"Hi guys, kita lagi ada di nikahannya Sintia. Say hello dong, pengantin baru. Congrats ya! So happy for you."
Mutiana menyelesaikan rekaman singkat untuk konten instastory-nya itu setelah bersalaman dengan pengantin di ballroom hotel yang cukup mewah. Di belakangnya menyusul Arni, Baskara, dan Gian yang bergantian menyalami pengantin tanpa perlu repot membuat konten. Keempatnya turun, kemudian dihalang oleh tim WO dengan jas hitamnya yang ingin merekam mereka untuk mengucapkan selamat, dan akan diarsipkan sebagai kenang-kenangan.
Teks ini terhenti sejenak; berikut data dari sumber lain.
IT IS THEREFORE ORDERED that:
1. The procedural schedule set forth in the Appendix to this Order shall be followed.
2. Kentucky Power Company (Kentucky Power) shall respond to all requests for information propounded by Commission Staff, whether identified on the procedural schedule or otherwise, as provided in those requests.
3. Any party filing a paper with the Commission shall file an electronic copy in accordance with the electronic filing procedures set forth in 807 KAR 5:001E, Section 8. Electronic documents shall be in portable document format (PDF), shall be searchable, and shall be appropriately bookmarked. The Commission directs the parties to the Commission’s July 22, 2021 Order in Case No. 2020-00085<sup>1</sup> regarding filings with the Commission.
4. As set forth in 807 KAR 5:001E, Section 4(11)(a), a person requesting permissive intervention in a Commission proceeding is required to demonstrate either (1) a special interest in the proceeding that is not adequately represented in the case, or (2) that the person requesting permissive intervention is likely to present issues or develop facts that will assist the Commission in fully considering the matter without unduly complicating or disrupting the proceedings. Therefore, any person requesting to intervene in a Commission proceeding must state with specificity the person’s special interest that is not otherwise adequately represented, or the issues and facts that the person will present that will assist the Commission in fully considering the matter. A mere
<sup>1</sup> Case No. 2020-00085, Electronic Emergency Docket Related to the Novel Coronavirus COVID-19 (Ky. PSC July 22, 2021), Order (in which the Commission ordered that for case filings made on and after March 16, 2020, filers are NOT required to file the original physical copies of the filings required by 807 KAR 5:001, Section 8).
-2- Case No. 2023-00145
Satu per satu mulai mengucapkan selamat dan doa-doa sederhana untuk pengantin baru di sana. Sampai ketika giliran Baskara, tiga orang temannya mulai heboh tak jelas menggoda dirinya. Laki-laki berkacamata bundar itu hanya bisa tersenyum tanpa menggubris, lalu mulai bicara di depan kamera.
"Hai, Sin. Congrats untuk pernikahannya. Thanks udah jadi bagian dari persahabatan kita. Bahagia selalu, ya."
 Setelah itu, mereka berempat berpisah ke arah berlawanan karena akan menyantap hidangan yang berbeda. Baskara memilih mendatangi stand zupa-zupa karena tidak ada antrian di sana.
Detik itu juga, ia teringat pada momen kebersamaannya dengan sang pengantin beberapa tahun lalu. Keduanya juga hadir di pesta pernikahan seperti ini karena kawan lama Baskara menikah. Ia mengajak Sintia untuk menemani, karena perempuan itulah yang tidak sibuk pada hari itu.
"Zupa-zupanya kebanyakan saos, Bas. Gimana, sih?" Sintia mengomel dengan wajah kesal.
"Masih untung diambilin. Dasar manja!"
Baskara pun tak  bisa melupakan momen kebersamaan ketika mereka pulang dari sana. Bersantai sejenak di salah satu mal meski keduanya masih mengenakan pakaian batik. Percakapan sederhana di salah satu kafe es-krim perlahan merangkak pada satu topik yang cukup serius.
"Kenapa harus aku yang kamu ajak? Ini bahkan udah yang ketiga kali."
Lawan bicara Sintia tak langsung menjawab. Ia terdiam dalam beberapa detik.
"Ka-karena aku nggak tahu harus ajak siapa lagi," jawabnya dengan gugup.
Sintia mengalihkan pandangannya dari Baskara. Mungkin terlalu berlebihan jika ia  menganggap bahwa laki-laki itu memiliki tujuan yang lebih khusus.
***
Ada satu cerita lagi tentang kedekatan mereka yang masih teringat di pikiran Baskara. Malam itu hujan cukup deras. Ia mendapat pesan singkat di grup chat bahwa Sintia sakit dan hanya seorang diri di apartemennya. Mutia dan Arni tak bisa memaksakan diri ke sana karena jarak tempat tinggalnya yang jauh. Sementara Gian sedang ada di luar kota. Maka, hanya Baskara satu-satunya yang bisa diandalkan.
Ia menembus jalanan dengan sepeda motornya, juga tak lupa mengenakan jas hujan meski sesekali angin kencang hampir meniupnya. Bubur hangat, vitamin, dan susu kaleng yang tadi dibeli sudah tersimpan aman di bagasi motor.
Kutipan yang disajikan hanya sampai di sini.